Of course you don’t necessarily need PR to deliver disproportionate power to smaller parties.  We might get it anyway, on Thursday.  If today’s polls in the Observer are correct, the LibDems might have 85 seats.  They could form a majority with Labour (predicted 249 seats) and outflank the Tories.  Or they could team up with Cameron.  Who knows?  Elsewhere in The Observer it is suggested that a wise Labour Party would usher Nick Clegg into No 10.  Wow.  That would be a big result for a party with 85 seats.  It would not, however, be very ‘proportional’.


3) We like to know who our MP is.  We like to write to our MP.  That is our link to Westminster.  PR requires lists.  It requires larger constituencies returning a number of representatives.  It wouldn’t be the end of the world as we know it.  But it would break a good solid understanding of constituency (on the part of both voter and MP) and the responsibility and accountability that that relationship provides.  I just don’t think there’s an appetite for it.  “I’m going to write to one of my MPs” doesn’t quite have the same ring to it.


The truth is that at some point decision-making has to boil down to decision-taking – that is, generally speaking, discarding some choices and plumping for a single route.  My satnav always offers me 3 routes.  But I understand that I have to pick one of them and commit.  I don’t want a coalition of routes. 

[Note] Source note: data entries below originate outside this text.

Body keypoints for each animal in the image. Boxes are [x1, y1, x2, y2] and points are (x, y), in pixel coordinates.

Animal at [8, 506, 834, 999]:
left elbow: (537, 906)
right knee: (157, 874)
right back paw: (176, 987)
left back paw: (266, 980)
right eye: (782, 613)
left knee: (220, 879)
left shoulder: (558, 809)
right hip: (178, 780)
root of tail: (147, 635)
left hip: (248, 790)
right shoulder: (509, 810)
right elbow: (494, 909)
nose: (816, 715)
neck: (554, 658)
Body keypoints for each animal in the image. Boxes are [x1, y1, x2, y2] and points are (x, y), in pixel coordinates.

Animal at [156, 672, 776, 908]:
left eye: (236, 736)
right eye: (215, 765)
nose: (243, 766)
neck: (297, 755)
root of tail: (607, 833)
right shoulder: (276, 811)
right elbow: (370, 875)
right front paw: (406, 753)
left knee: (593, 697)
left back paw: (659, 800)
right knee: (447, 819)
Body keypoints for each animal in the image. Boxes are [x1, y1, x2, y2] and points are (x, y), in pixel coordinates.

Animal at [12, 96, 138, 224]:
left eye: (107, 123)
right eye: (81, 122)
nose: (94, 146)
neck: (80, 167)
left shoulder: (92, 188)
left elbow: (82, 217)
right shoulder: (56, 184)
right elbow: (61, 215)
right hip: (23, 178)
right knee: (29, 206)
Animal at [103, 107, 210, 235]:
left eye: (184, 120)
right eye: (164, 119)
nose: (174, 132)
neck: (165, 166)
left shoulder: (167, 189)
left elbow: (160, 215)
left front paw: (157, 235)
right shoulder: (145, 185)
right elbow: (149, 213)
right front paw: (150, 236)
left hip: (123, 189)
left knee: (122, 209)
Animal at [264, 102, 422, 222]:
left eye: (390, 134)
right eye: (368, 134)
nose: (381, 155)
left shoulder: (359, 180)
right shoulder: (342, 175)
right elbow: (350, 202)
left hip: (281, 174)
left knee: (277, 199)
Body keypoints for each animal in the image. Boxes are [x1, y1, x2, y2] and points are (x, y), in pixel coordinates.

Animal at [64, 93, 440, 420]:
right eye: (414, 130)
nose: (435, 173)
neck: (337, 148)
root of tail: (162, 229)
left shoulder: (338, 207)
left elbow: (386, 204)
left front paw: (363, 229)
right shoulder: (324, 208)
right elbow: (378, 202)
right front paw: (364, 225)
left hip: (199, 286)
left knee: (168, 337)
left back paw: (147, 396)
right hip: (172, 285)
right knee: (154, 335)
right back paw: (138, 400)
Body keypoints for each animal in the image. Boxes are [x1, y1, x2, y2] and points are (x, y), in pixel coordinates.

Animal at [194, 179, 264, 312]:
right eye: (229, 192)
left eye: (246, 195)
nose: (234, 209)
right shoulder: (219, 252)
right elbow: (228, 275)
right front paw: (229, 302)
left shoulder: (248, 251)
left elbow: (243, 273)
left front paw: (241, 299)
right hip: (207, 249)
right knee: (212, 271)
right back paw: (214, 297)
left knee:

I make the case against PR because the Guardian and Clegg think its time has come.  They might be right, but not, I fear, because people understand it, or because it is fairer, or because the electorate has had enough of first-past-the-post.


Clegg and The Guardian may be right, but not because the intellectual argument has been won, but because progressive thinkers have conflated deep voter disaffection (undeniable) with a desire for PR as the solution; PR as the only, logical, “necessary” revolution against the political system.


And finally, if PR’s time has come, it is because its supporters might, after May 6th, find themselves finally able to hold a larger party to ransom.   They will disappear into Westminster’s smoke-filled rooms and bargain behind the scenes for their big prize – a prize which will, they hope, allow them to wield disproportionate power long into the future.  If anybody thinks the electorate will see this as cleaning up politics, they are mistaken.


Never mind the urgent need for bold, decisive, mandated leadership – at a time when voters want fresh, honest, principled politics, PR is the very last thing we need.